- **To-do item**
Repeat the records below exactly as they appear.

+ + + +

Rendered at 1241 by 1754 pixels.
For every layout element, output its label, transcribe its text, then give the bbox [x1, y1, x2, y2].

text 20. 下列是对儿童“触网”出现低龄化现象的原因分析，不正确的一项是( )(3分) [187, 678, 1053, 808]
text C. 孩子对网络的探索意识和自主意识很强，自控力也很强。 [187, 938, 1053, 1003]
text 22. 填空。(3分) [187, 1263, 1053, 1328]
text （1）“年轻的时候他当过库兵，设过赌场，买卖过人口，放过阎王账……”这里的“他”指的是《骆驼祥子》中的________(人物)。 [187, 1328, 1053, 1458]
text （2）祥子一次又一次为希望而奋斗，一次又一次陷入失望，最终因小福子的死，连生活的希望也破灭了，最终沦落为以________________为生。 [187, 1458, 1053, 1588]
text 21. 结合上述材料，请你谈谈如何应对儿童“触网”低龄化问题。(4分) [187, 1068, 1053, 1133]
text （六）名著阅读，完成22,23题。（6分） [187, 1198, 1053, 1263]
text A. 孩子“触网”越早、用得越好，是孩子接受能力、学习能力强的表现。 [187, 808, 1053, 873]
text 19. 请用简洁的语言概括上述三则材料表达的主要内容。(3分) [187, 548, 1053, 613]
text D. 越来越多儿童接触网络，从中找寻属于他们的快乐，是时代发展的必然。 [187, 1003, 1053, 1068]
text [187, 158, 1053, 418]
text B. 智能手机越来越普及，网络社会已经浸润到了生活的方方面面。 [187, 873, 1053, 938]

+ + + +

- **Completed exercise**
Rendered at 1241 by 1754 pixels.
For every layout element, output its label, transcribe its text, then give the bbox [x1, y1, x2, y2].

text 20. 下列是对儿童“触网”出现低龄化现象的原因分析，不正确的一项是( )(3分) [187, 678, 1053, 808]
text C. 孩子对网络的探索意识和自主意识很强，自控力也很强。 [187, 938, 1053, 1003]
text 22. 填空。(3分) [187, 1263, 1053, 1328]
text （1）“年轻的时候他当过库兵，设过赌场，买卖过人口，放过阎王账……”这里的“他”指的是《骆驼祥子》中的________(人物)。 [187, 1328, 1053, 1458]
text （2）祥子一次又一次为希望而奋斗，一次又一次陷入失望，最终因小福子的死，连生活的希望也破灭了，最终沦落为以________________为生。 [187, 1458, 1053, 1588]
text 21. 结合上述材料，请你谈谈如何应对儿童“触网”低龄化问题。(4分) [187, 1068, 1053, 1133]
text （六）名著阅读，完成22,23题。（6分） [187, 1198, 1053, 1263]
text A. 孩子“触网”越早、用得越好，是孩子接受能力、学习能力强的表现。 [187, 808, 1053, 873]
text 19. 请用简洁的语言概括上述三则材料表达的主要内容。(3分) [187, 548, 1053, 613]
text D. 越来越多儿童接触网络，从中找寻属于他们的快乐，是时代发展的必然。 [187, 1003, 1053, 1068]
text [187, 158, 1053, 418]
text B. 智能手机越来越普及，网络社会已经浸润到了生活的方方面面。 [187, 873, 1053, 938]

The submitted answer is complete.